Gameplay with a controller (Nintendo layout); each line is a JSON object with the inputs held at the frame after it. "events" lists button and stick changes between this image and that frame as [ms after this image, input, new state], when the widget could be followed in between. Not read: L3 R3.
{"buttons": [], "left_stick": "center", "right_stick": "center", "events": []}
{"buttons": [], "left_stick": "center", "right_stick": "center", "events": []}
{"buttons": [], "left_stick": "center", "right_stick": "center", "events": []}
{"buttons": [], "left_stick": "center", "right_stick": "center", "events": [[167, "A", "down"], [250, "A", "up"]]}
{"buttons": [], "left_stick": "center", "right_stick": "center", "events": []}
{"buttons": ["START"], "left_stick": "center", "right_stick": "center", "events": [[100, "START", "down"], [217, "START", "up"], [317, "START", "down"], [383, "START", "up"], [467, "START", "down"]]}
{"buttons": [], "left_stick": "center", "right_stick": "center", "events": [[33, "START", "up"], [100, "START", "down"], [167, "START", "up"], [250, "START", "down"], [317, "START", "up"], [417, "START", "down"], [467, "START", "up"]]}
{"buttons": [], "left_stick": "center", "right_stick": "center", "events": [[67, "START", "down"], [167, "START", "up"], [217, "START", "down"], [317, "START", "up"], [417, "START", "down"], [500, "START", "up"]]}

******************************

*Task requirements:* Repeat each record word for word.

*Solution:*
Gameplay with a controller (Nintendo layout); each line is a JSON object with the inputs held at the frame after it. "events" lists button and stick changes between this image and that frame as [ms after this image, input, new state], when the widget could be followed in between. Not read: L3 R3.
{"buttons": [], "left_stick": "center", "right_stick": "center", "events": []}
{"buttons": [], "left_stick": "center", "right_stick": "center", "events": []}
{"buttons": [], "left_stick": "center", "right_stick": "center", "events": []}
{"buttons": [], "left_stick": "center", "right_stick": "center", "events": [[167, "A", "down"], [250, "A", "up"]]}
{"buttons": [], "left_stick": "center", "right_stick": "center", "events": []}
{"buttons": ["START"], "left_stick": "center", "right_stick": "center", "events": [[100, "START", "down"], [217, "START", "up"], [317, "START", "down"], [383, "START", "up"], [467, "START", "down"]]}
{"buttons": [], "left_stick": "center", "right_stick": "center", "events": [[33, "START", "up"], [100, "START", "down"], [167, "START", "up"], [250, "START", "down"], [317, "START", "up"], [417, "START", "down"], [467, "START", "up"]]}
{"buttons": [], "left_stick": "center", "right_stick": "center", "events": [[67, "START", "down"], [167, "START", "up"], [217, "START", "down"], [317, "START", "up"], [417, "START", "down"], [500, "START", "up"]]}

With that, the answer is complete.